Entries drawn from a collection:
######

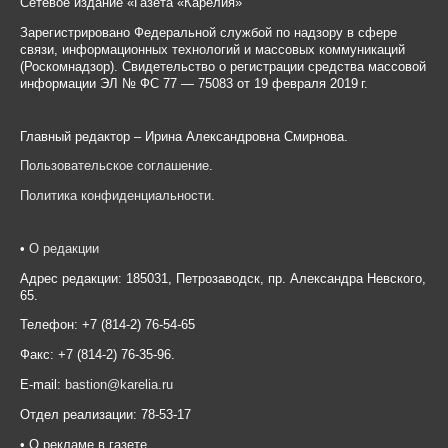
Сетевое издание «Газета «Карелия»
Зарегистрировано Федеральной службой по надзору в сфере
связи, информационных технологий и массовых коммуникаций
(Роскомнадзор). Свидетельство о регистрации средства массовой
информации ЭЛ № ФС 77 — 75083 от 19 февраля 2019 г.
Главный редактор – Ирина Александровна Смирнова.
Пользовательское соглашение
.
Политика конфиденциальности
.
•
О редакции
Адрес редакции: 185031, Петрозаводск, пр. Александра Невского,
65.
Телефон: +7 (814-2) 76-54-65
Факс: +7 (814-2) 76-35-96.
E-mail:
bastion@karelia.ru
Отдел реализации: 78-53-17
• О рекламе в газете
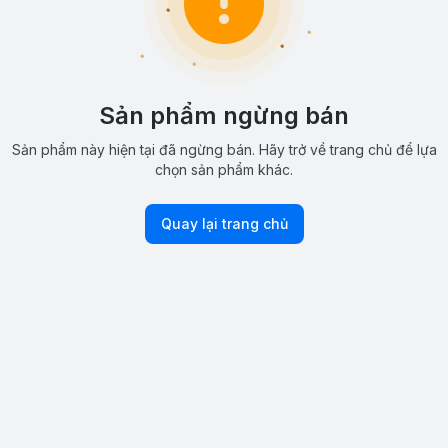
Sản phẩm ngừng bán
Sản phẩm này hiện tại đã ngừng bán. Hãy trở về trang chủ để lựa
chọn sản phẩm khác.
Quay lại trang chủ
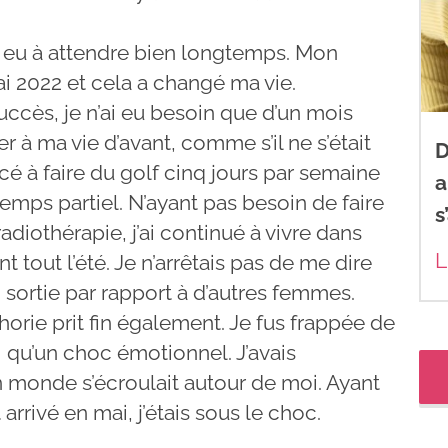
s eu à attendre bien longtemps. Mon
ai 2022 et cela a changé ma vie.
uccès, je n’ai eu besoin que d’un mois
r à ma vie d’avant, comme s’il ne s’était
D
cé à faire du golf cinq jours par semaine
a
à temps partiel. N’ayant pas besoin de faire
s
diothérapie, j’ai continué à vivre dans
L
 tout l’été. Je n’arrêtais pas de me dire
n sortie par rapport à d’autres femmes.
uphorie prit fin également. Je fus frappée de
si qu’un choc émotionnel. J’avais
 monde s’écroulait autour de moi. Ayant
 arrivé en mai, j’étais sous le choc.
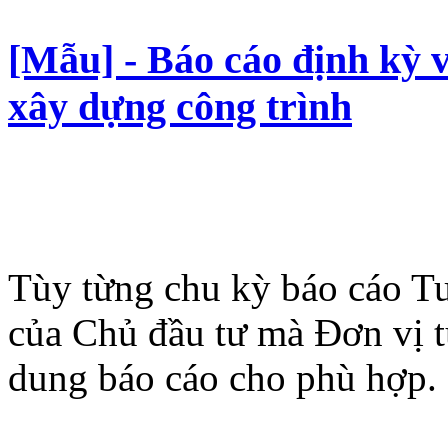
[Mẫu] - Báo cáo định kỳ v
xây dựng công trình
Tùy từng chu kỳ báo cáo Tu
của Chủ đầu tư mà Đơn vị t
dung báo cáo cho phù hợp.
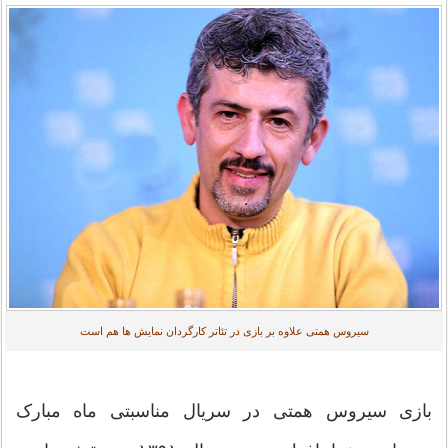
سیروس همتی علاوه بر بازی در تئاتر کارگردان نمایش ها هم است
بازی سیروس همتی در سریال مناسبتی ماه مبارک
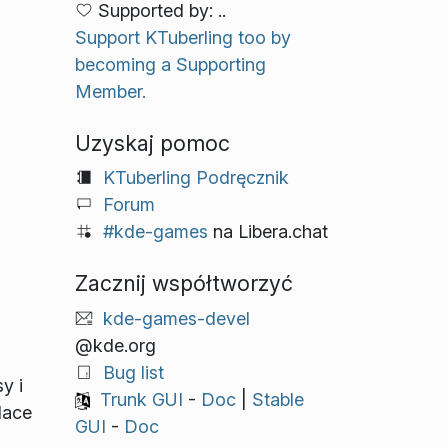
Supported by: ..
Support KTuberling too by
becoming a Supporting
Member.
Uzyskaj pomoc
KTuberling Podręcznik
Forum
#kde-games
na Libera.chat
Zacznij współtworzyć
kde-games-devel
@kde.org
Bug list
y i
Trunk GUI
-
Doc
|
Stable
lace
GUI
-
Doc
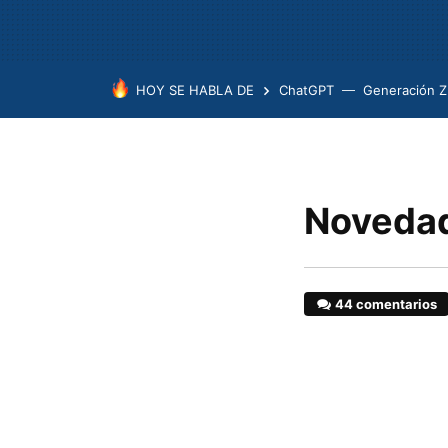
HOY SE HABLA DE
ChatGPT
Generación Z
Novedad
44 comentarios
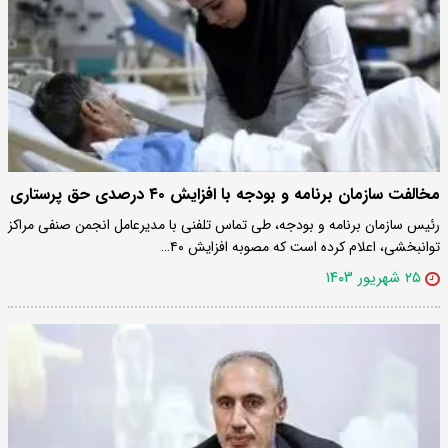
مخالفت سازمان برنامه و بودجه با افزایش ۴۰ درصدی حق پرستاری
رئیس سازمان برنامه و بودجه، طی تماس تلفنی با مدیرعامل انجمن صنفی مراکز
توانبخشی، اعلام کرده است که مصوبه افزایش ۴۰…
۲۵ شهریور ۱۴۰۳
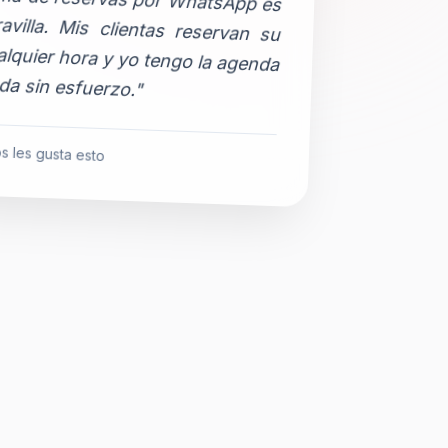
da sin esfuerzo."
s les gusta esto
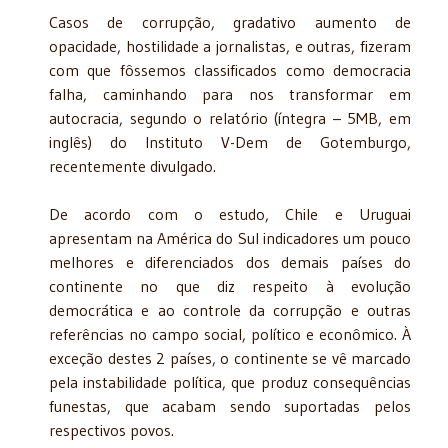
Casos de corrupção, gradativo aumento de
opacidade, hostilidade a jornalistas, e outras, fizeram
com que fôssemos classificados como democracia
falha, caminhando para nos transformar em
autocracia, segundo o relatório (íntegra – 5MB, em
inglês) do Instituto V-Dem de Gotemburgo,
recentemente divulgado.
De acordo com o estudo, Chile e Uruguai
apresentam na América do Sul indicadores um pouco
melhores e diferenciados dos demais países do
continente no que diz respeito à evolução
democrática e ao controle da corrupção e outras
referências no campo social, político e econômico. À
exceção destes 2 países, o continente se vê marcado
pela instabilidade política, que produz consequências
funestas, que acabam sendo suportadas pelos
respectivos povos.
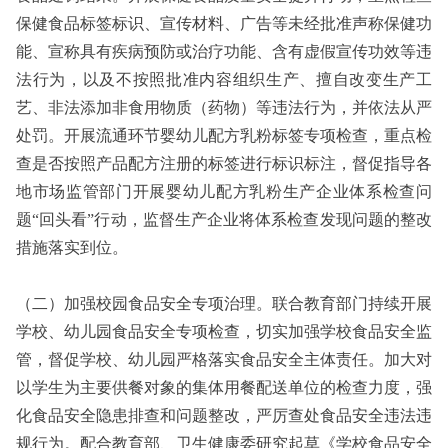
保健食品标签标识、宣传材料、广告等未经批准声称保健功
能、宣称具有疾病预防或治疗功能、含有虚假宣传功效等违
法行为，以及不按照批准内容组织生产、擅自改变生产工
艺、非法添加非食用物质（药物）等违法行为，并依法从严
处罚。开展流通环节婴幼儿配方乳粉标签专项检查，重点检
查是否按照产品配方注册的标签进行标识标注，督促指导各
地市场监管部门开展婴幼儿配方乳粉生产企业体系检查问
题“回头看”行动，监督生产企业将体系检查发现问题的整改
措施落实到位。
（二）加强校园食品安全专项治理。联合教育部门持续开展
学校、幼儿园食品安全专项检查，切实加强学校食品安全监
管，督促学校、幼儿园严格落实食品安全主体责任。加大对
以学生为主要供餐对象的集体用餐配送单位的检查力度，强
化食品安全隐患排查和问题整改，严厉查处食品安全违法违
规行为。配合教育部、卫生健康委研究起草《学校食品安全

######

▸ **What the task asks**
Locate every line in the material that contains the word "KTuberling" and copy each of those lines. Case counts.

▸ **Response area**
Support KTuberling too by
KTuberling Podręcznik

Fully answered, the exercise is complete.